Extracted entries section start

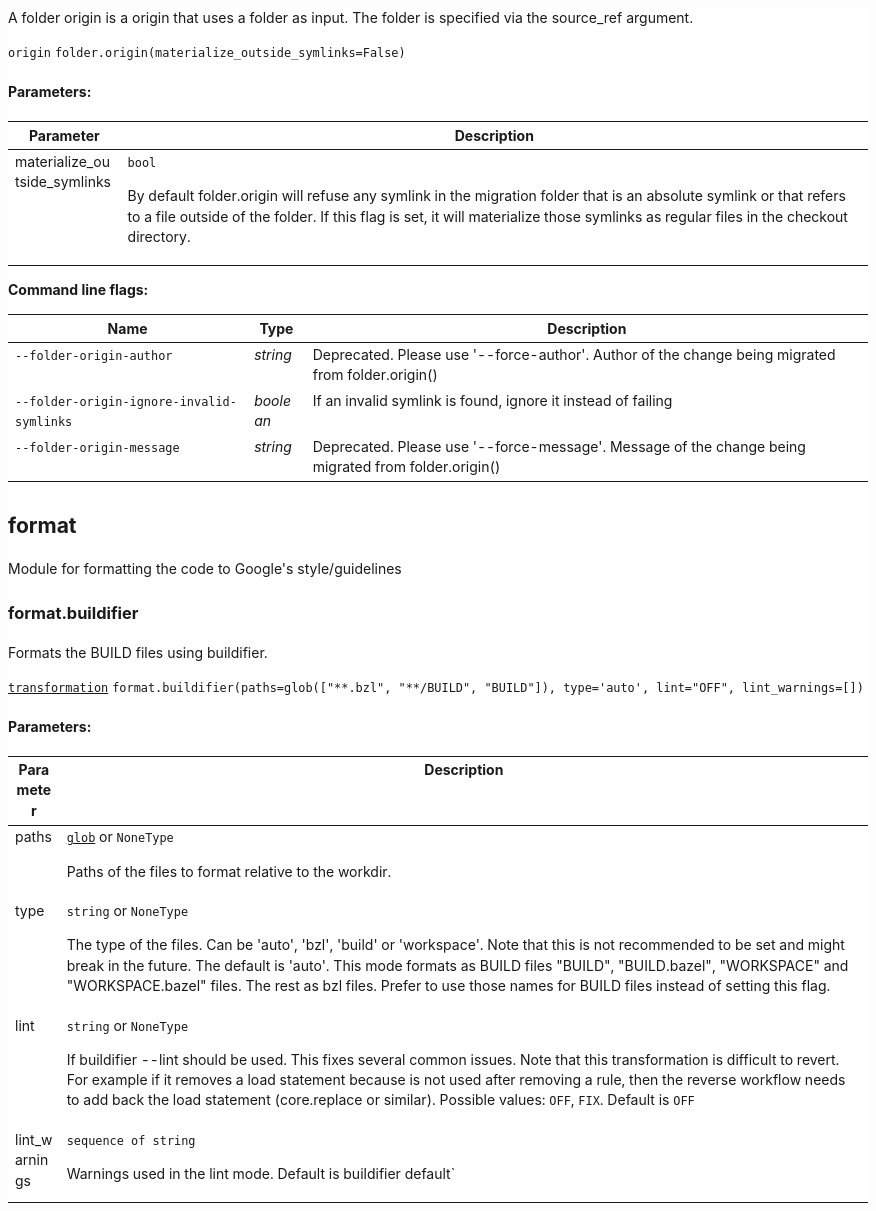 A folder origin is a origin that uses a folder as input. The folder is specified via the source_ref argument.

`origin` `folder.origin(materialize_outside_symlinks=False)`


#### Parameters:

Parameter | Description
--------- | -----------
materialize_outside_symlinks | `bool`<br><p>By default folder.origin will refuse any symlink in the migration folder that is an absolute symlink or that refers to a file outside of the folder. If this flag is set, it will materialize those symlinks as regular files in the checkout directory.</p>



**Command line flags:**

Name | Type | Description
---- | ---- | -----------
<span style="white-space: nowrap;">`--folder-origin-author`</span> | *string* | Deprecated. Please use '--force-author'. Author of the change being migrated from folder.origin()
<span style="white-space: nowrap;">`--folder-origin-ignore-invalid-symlinks`</span> | *boolean* | If an invalid symlink is found, ignore it instead of failing
<span style="white-space: nowrap;">`--folder-origin-message`</span> | *string* | Deprecated. Please use '--force-message'. Message of the change being migrated from folder.origin()



## format

Module for formatting the code to Google's style/guidelines

<a id="format.buildifier" aria-hidden="true"></a>
### format.buildifier

Formats the BUILD files using buildifier.

[`transformation`](#transformation) `format.buildifier(paths=glob(["**.bzl", "**/BUILD", "BUILD"]), type='auto', lint="OFF", lint_warnings=[])`


#### Parameters:

Parameter | Description
--------- | -----------
paths | [`glob`](#glob) or `NoneType`<br><p>Paths of the files to format relative to the workdir.</p>
type | `string` or `NoneType`<br><p>The type of the files. Can be 'auto', 'bzl', 'build' or 'workspace'. Note that this is not recommended to be set and might break in the future. The default is 'auto'. This mode formats as BUILD files "BUILD", "BUILD.bazel", "WORKSPACE" and "WORKSPACE.bazel" files. The rest as bzl files. Prefer to use those names for BUILD files instead of setting this flag.</p>
lint | `string` or `NoneType`<br><p>If buildifier --lint should be used. This fixes several common issues. Note that this transformation is difficult to revert. For example if it removes a load statement because is not used after removing a rule, then the reverse workflow needs to add back the load statement (core.replace or similar).  Possible values: `OFF`, `FIX`. Default is `OFF`</p>
lint_warnings | `sequence of string`<br><p>Warnings used in the lint mode. Default is buildifier default`</p>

Extracted entries section end

What you need to do:
Although the records hold pictures, return only what remains, word for word.

Completed exercise:
 A folder origin is a origin that uses a folder as input. The folder is specified via the source_ref argument.

`origin` `folder.origin(materialize_outside_symlinks=False)`


#### Parameters:

Parameter | Description
--------- | -----------
materialize_outside_symlinks | `bool`<br><p>By default folder.origin will refuse any symlink in the migration folder that is an absolute symlink or that refers to a file outside of the folder. If this flag is set, it will materialize those symlinks as regular files in the checkout directory.</p>



**Command line flags:**

Name | Type | Description
---- | ---- | -----------
<span style="white-space: nowrap;">`--folder-origin-author`</span> | *string* | Deprecated. Please use '--force-author'. Author of the change being migrated from folder.origin()
<span style="white-space: nowrap;">`--folder-origin-ignore-invalid-symlinks`</span> | *boolean* | If an invalid symlink is found, ignore it instead of failing
<span style="white-space: nowrap;">`--folder-origin-message`</span> | *string* | Deprecated. Please use '--force-message'. Message of the change being migrated from folder.origin()



## format

Module for formatting the code to Google's style/guidelines

<a id="format.buildifier" aria-hidden="true"></a>
### format.buildifier

Formats the BUILD files using buildifier.

[`transformation`](#transformation) `format.buildifier(paths=glob(["**.bzl", "**/BUILD", "BUILD"]), type='auto', lint="OFF", lint_warnings=[])`


#### Parameters:

Parameter | Description
--------- | -----------
paths | [`glob`](#glob) or `NoneType`<br><p>Paths of the files to format relative to the workdir.</p>
type | `string` or `NoneType`<br><p>The type of the files. Can be 'auto', 'bzl', 'build' or 'workspace'. Note that this is not recommended to be set and might break in the future. The default is 'auto'. This mode formats as BUILD files "BUILD", "BUILD.bazel", "WORKSPACE" and "WORKSPACE.bazel" files. The rest as bzl files. Prefer to use those names for BUILD files instead of setting this flag.</p>
lint | `string` or `NoneType`<br><p>If buildifier --lint should be used. This fixes several common issues. Note that this transformation is difficult to revert. For example if it removes a load statement because is not used after removing a rule, then the reverse workflow needs to add back the load statement (core.replace or similar).  Possible values: `OFF`, `FIX`. Default is `OFF`</p>
lint_warnings | `sequence of string`<br><p>Warnings used in the lint mode. Default is buildifier default`</p>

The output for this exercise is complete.